Gentrification is the steady and consistent influx of upper-class households into low-income neighborhoods, usually with the displacement of residents in those low-income areas. Gentrification, as we see in modern-day America, is a system designed to crush the hopes and dreams of low-income Americans, and the government is complicit in this practice.

Studies show that the displacement is "negligible," and most residents benefit from the influx. Research conducted by Quentin Brummet of the University of Chicago and Davin Reed of the Federal Reserve Bank of Philadelphia revealed that 70% to 80% of residents move due to usual reasons, and about 5% move due to gentrification. They rationalize this '5%' as negligible but ignore the sad reality of underestimating the effects of scaling. This 5% amounts to hundreds of thousands of people. These people have families, livelihoods, and roots in a neighborhood. 

Many point to the economic benefits of gentrification and how it attracts community investment, better schools, and promises of a higher standard of living. What they neglect to mention is that with higher standards come higher taxes. Property taxes, rents, and mortgages experience a surge in price due to the influx of higher-income families. Low-income families are unable to keep up with the increased cost of living.
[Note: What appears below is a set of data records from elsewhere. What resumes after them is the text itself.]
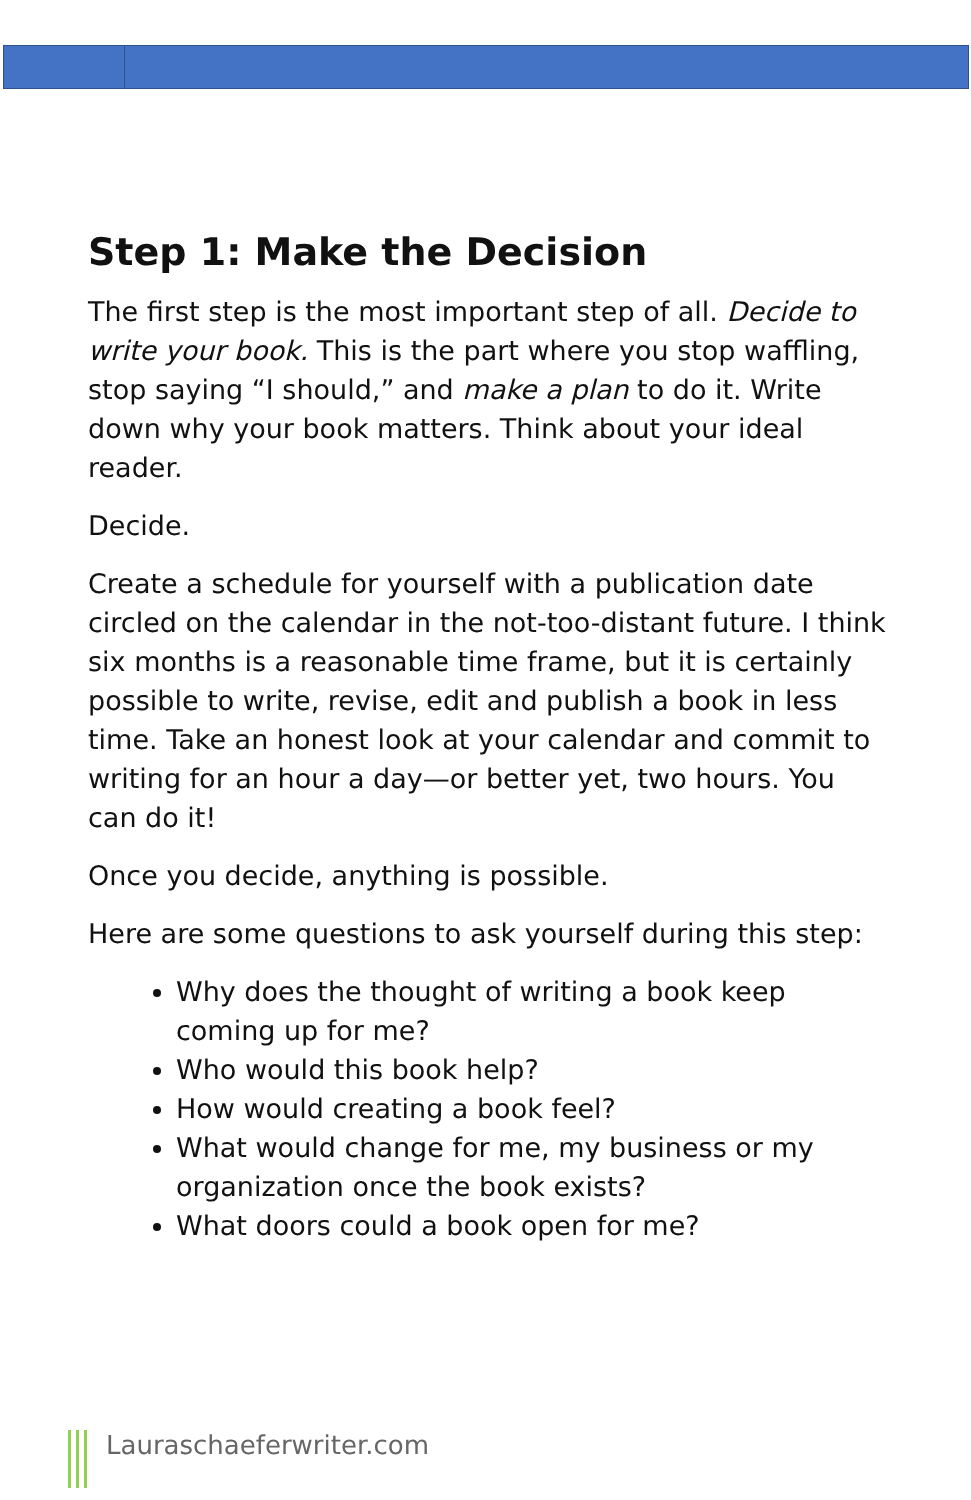Step 1: Make the Decision
The first step is the most important step of all. Decide to write your book. This is the part where you stop waffling, stop saying “I should,” and make a plan to do it. Write down why your book matters. Think about your ideal reader.
Decide.
Create a schedule for yourself with a publication date circled on the calendar in the not-too-distant future. I think six months is a reasonable time frame, but it is certainly possible to write, revise, edit and publish a book in less time. Take an honest look at your calendar and commit to writing for an hour a day—or better yet, two hours. You can do it!
Once you decide, anything is possible.
Here are some questions to ask yourself during this step:
Why does the thought of writing a book keep coming up for me?
Who would this book help?
How would creating a book feel?
What would change for me, my business or my organization once the book exists?
What doors could a book open for me?
Lauraschaeferwriter.com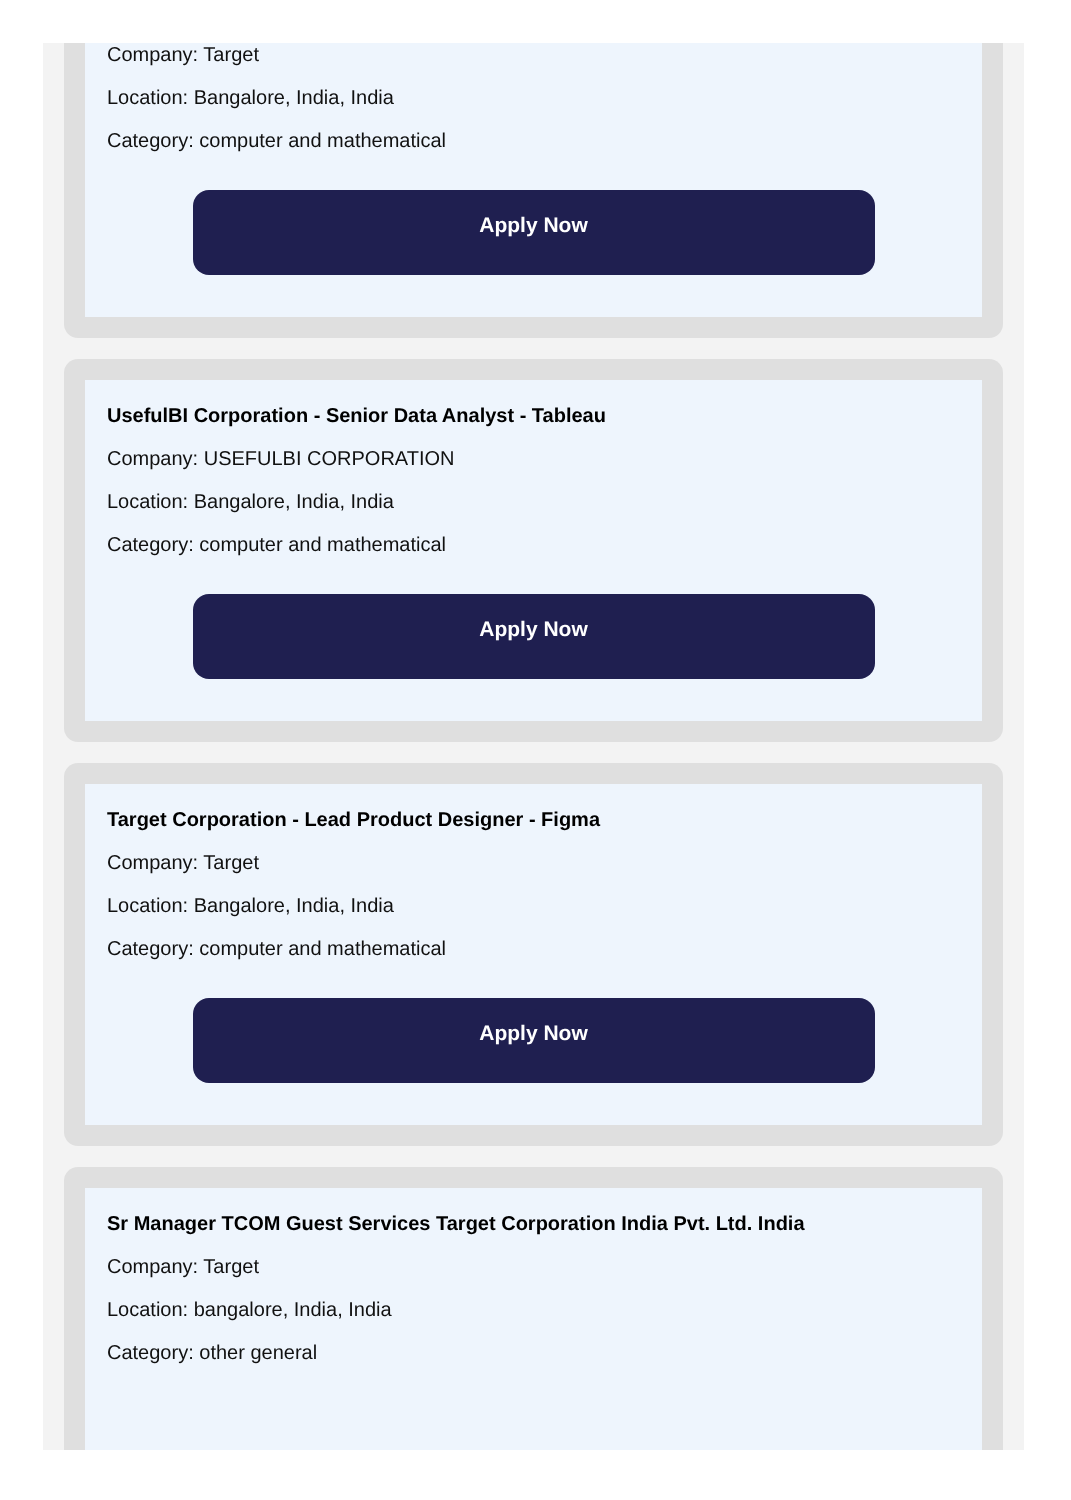Company: Target
Location: Bangalore, India, India
Category: computer and mathematical
Apply Now
UsefulBI Corporation - Senior Data Analyst - Tableau
Company: USEFULBI CORPORATION
Location: Bangalore, India, India
Category: computer and mathematical
Apply Now
Target Corporation - Lead Product Designer - Figma
Company: Target
Location: Bangalore, India, India
Category: computer and mathematical
Apply Now
Sr Manager TCOM Guest Services Target Corporation India Pvt. Ltd. India
Company: Target
Location: bangalore, India, India
Category: other general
Proponents of gentrification claim that it leads to unity and prosperity among people of different socioeconomic backgrounds, particularly among whites and people of color. Nothing could be further from the truth. The idea that gentrification promotes unity has been around since the 1950s and 60s, when the government felt that white families moving into black communities would reduce racial tensions.

As previously stated, this only led to low-income families moving to another neighborhood because of the increased cost of living. This had a domino effect wherein residents moved out, and the community looked nothing like it did. The high-income families 'resettled' as the low-income families also resettled.

Furthermore, the belief that communities cannot escape poverty without gentrification is also misleading. In the early twentieth century, as Jim Crow laws were being enacted and segregation was in full effect, many minority communities could create wealth within themselves. Tulsa, Oklahoma, is an example of a once-poor community attaining enviable socioeconomic status under Jim Crow. The community had medical doctors, lawyers, engineers, accountants, and a functioning government. The idea that wealthy households need to move to low-income neighborhoods to improve the lot is erroneous.

The government needs to take a more active role in limiting such movement by ending exclusionary zoning laws for one. These laws allow municipal governments to purge communities of their residents in a bid to 'revitalize' or 'rejuvenate' their inner cities.